Direction: Quote, word for word, everything in the listing below from the line containing "phylum: Arthropoda" down through the end of the listing, both ends included. Omit the pictures.

= = =

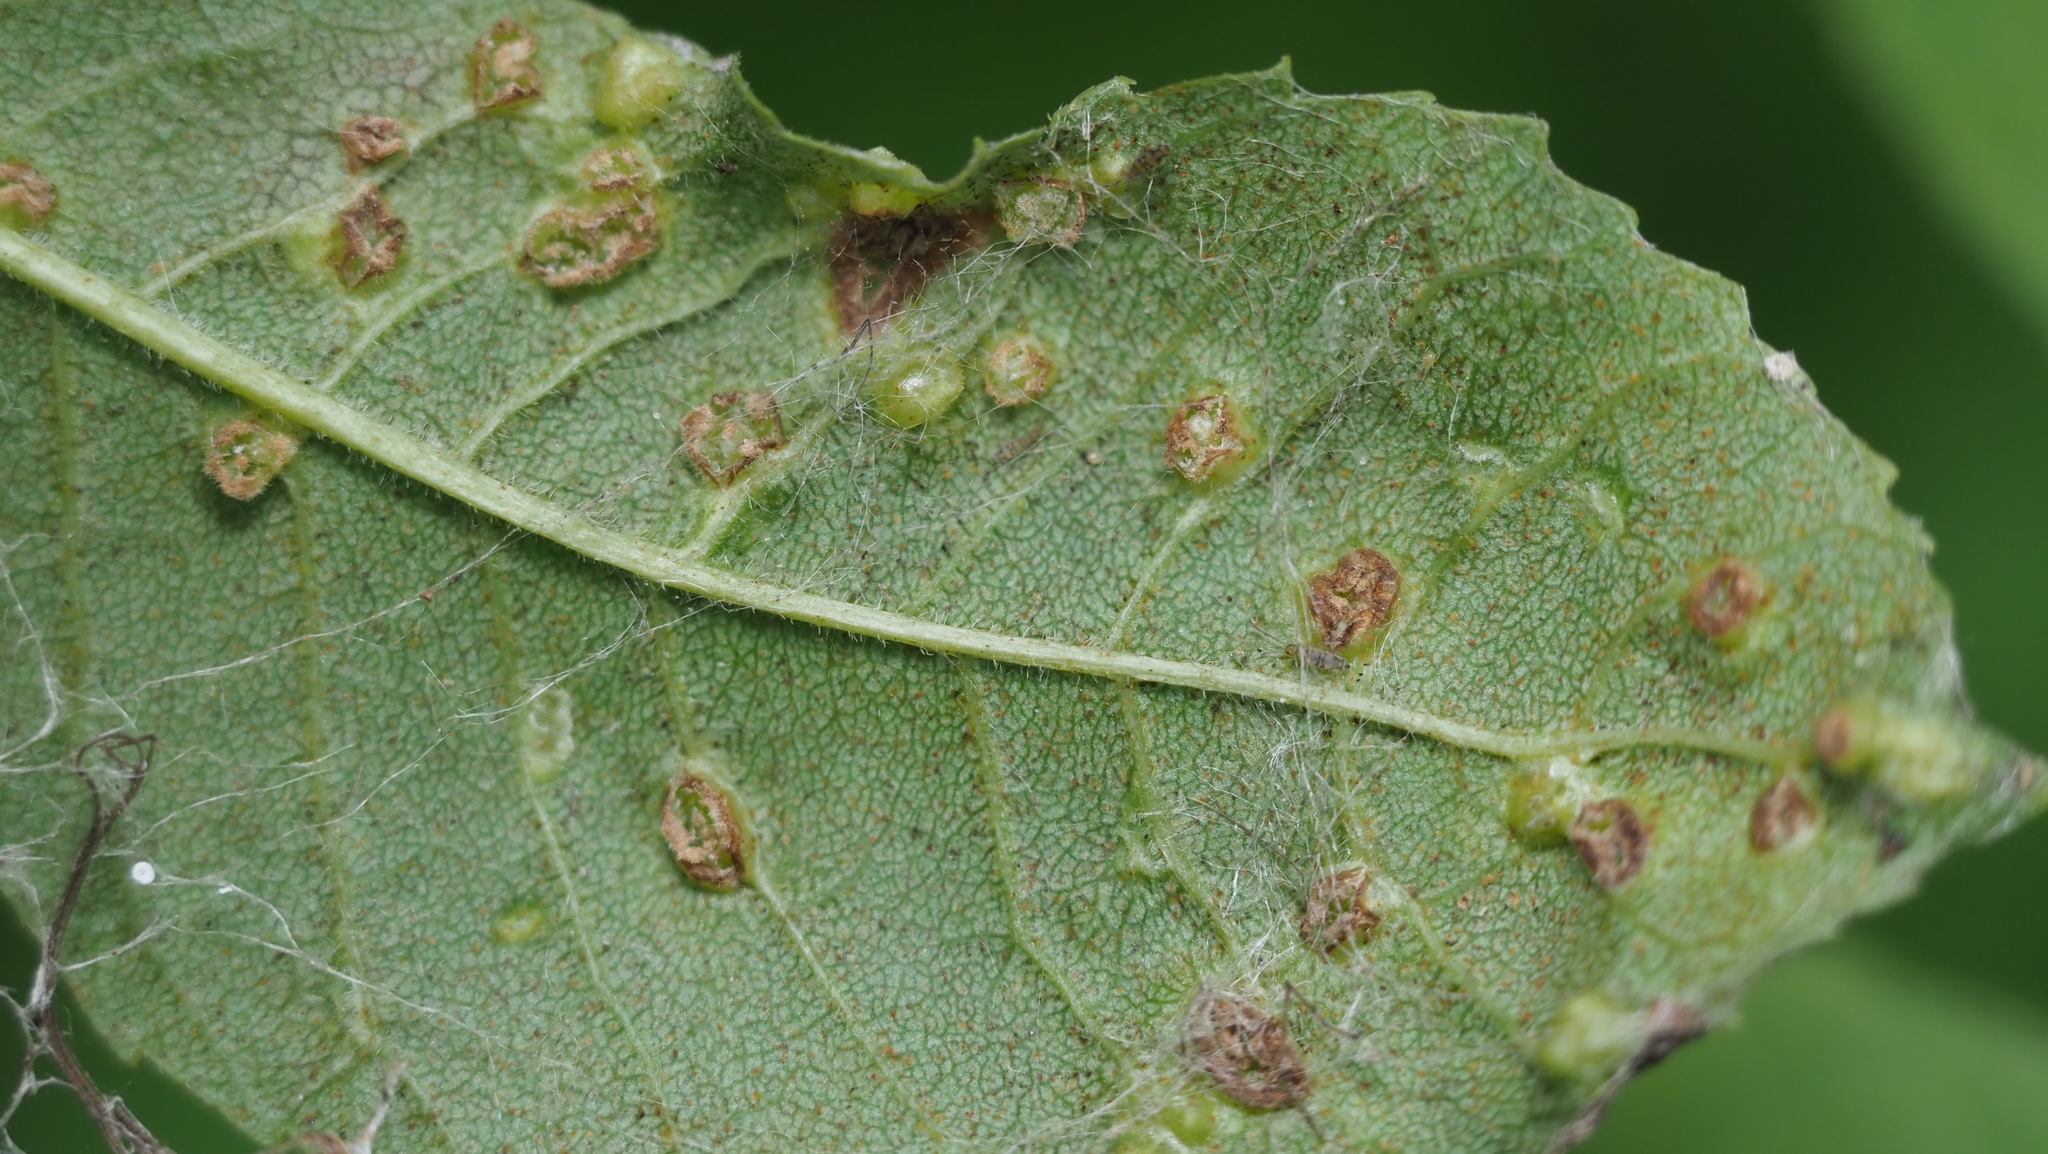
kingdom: Animalia
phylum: Arthropoda
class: Arachnida
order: Trombidiformes
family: Eriophyidae
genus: Aceria
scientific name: Aceria fraxinicola
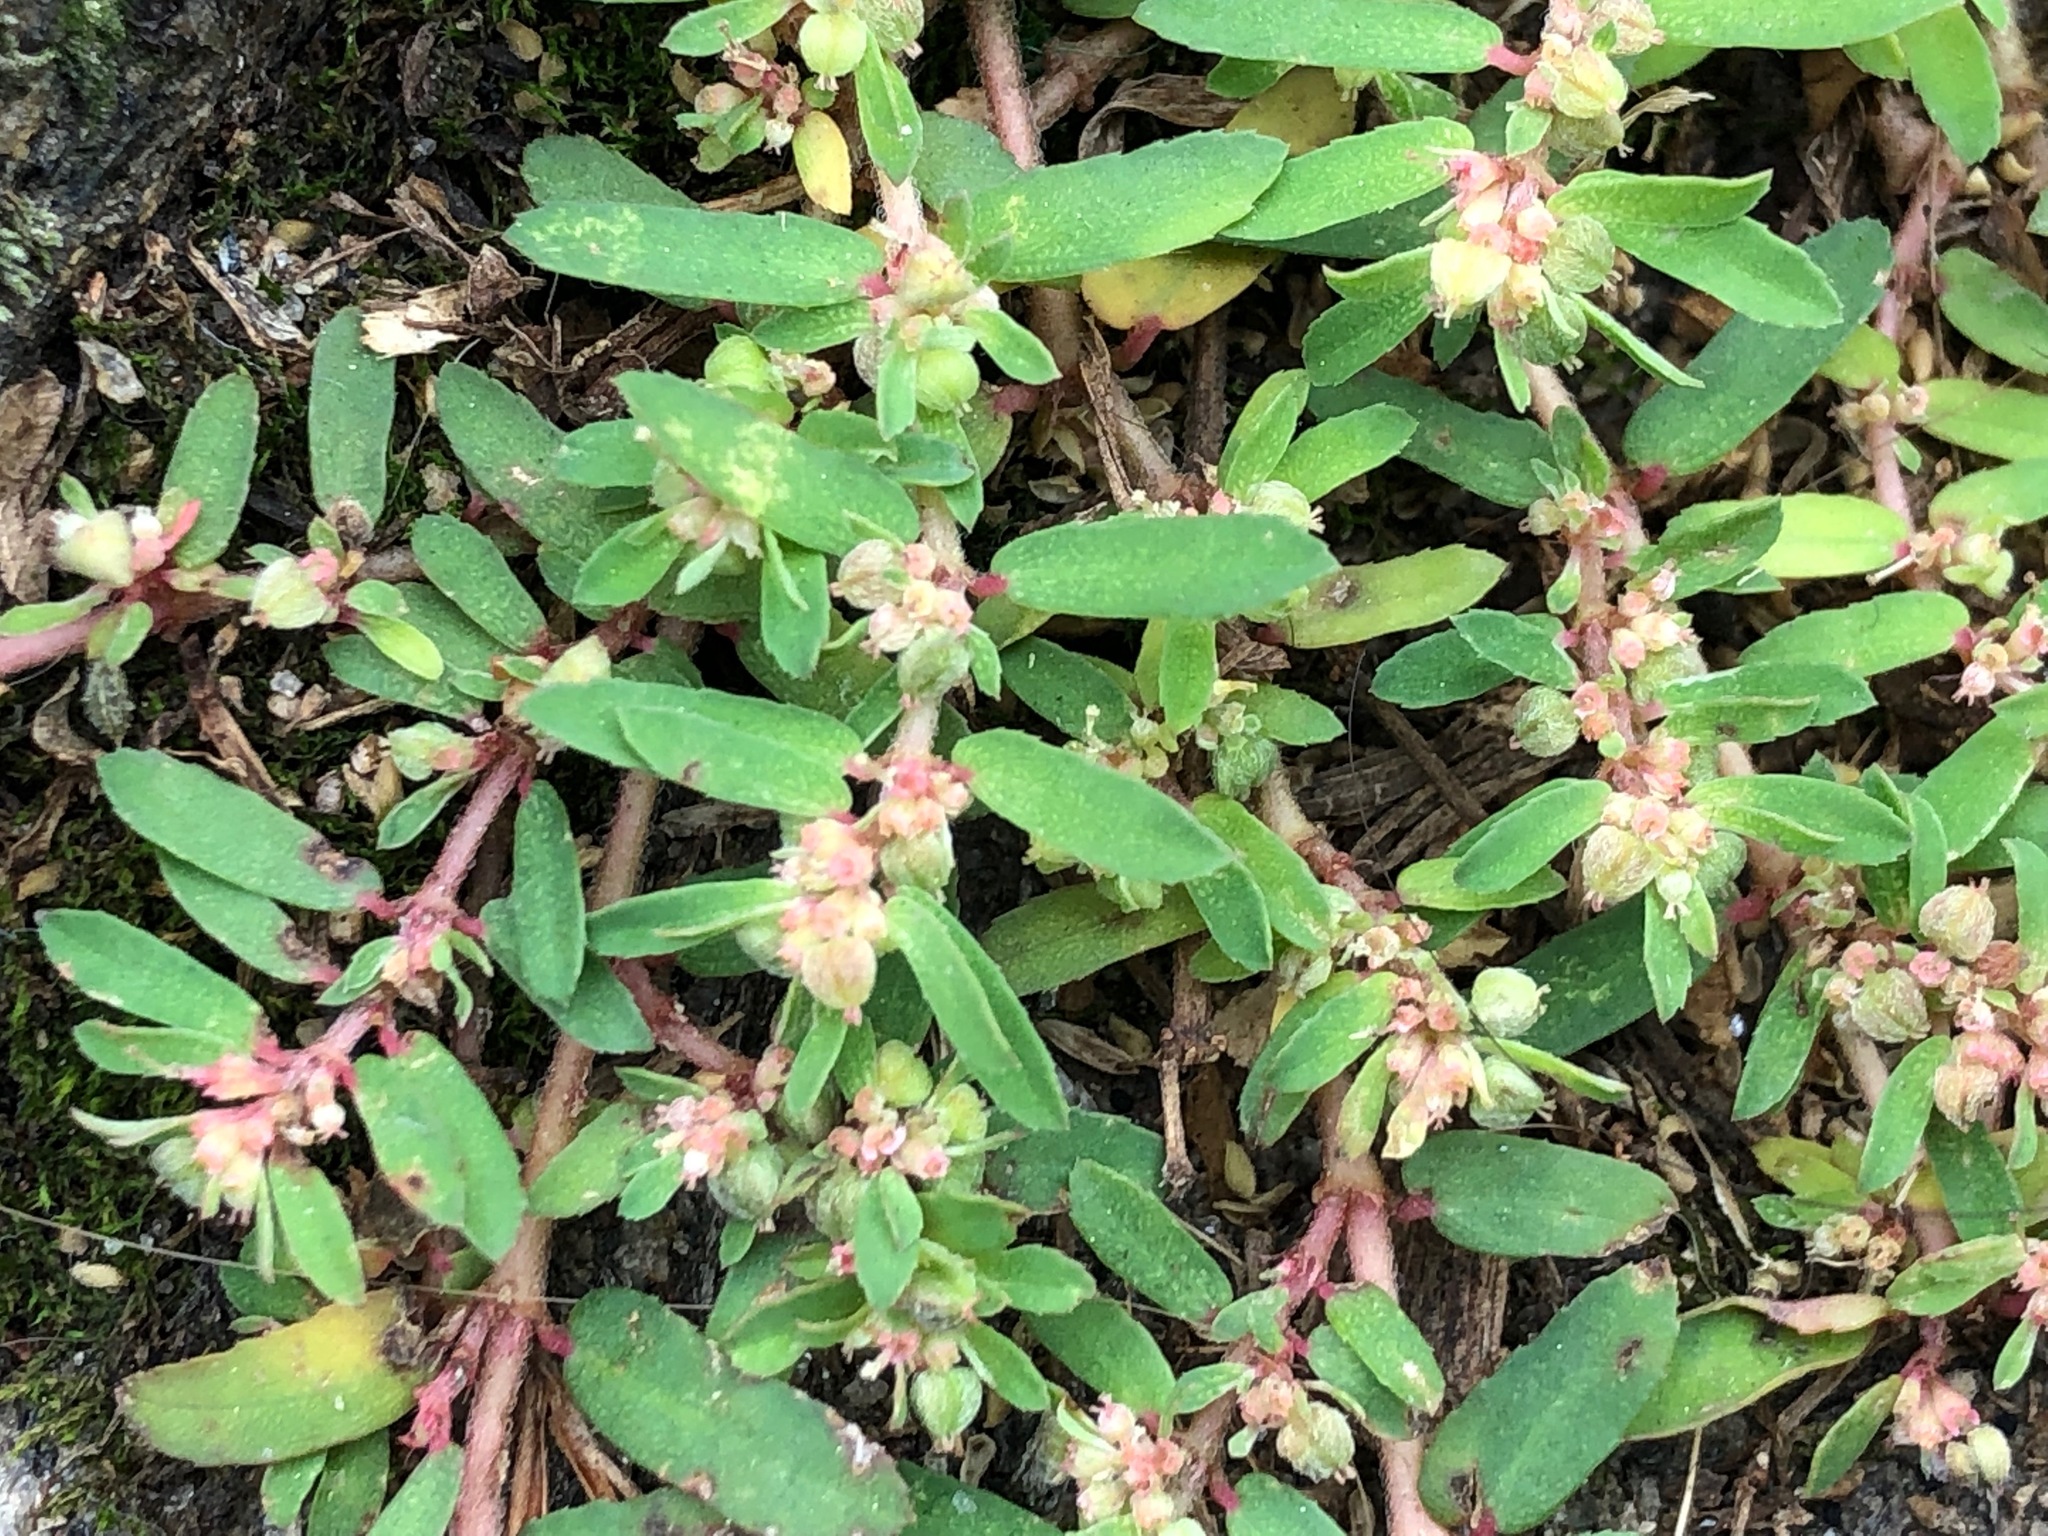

= = =

Exercise result:
phylum: Arthropoda
class: Arachnida
order: Trombidiformes
family: Eriophyidae
genus: Aceria
scientific name: Aceria fraxinicola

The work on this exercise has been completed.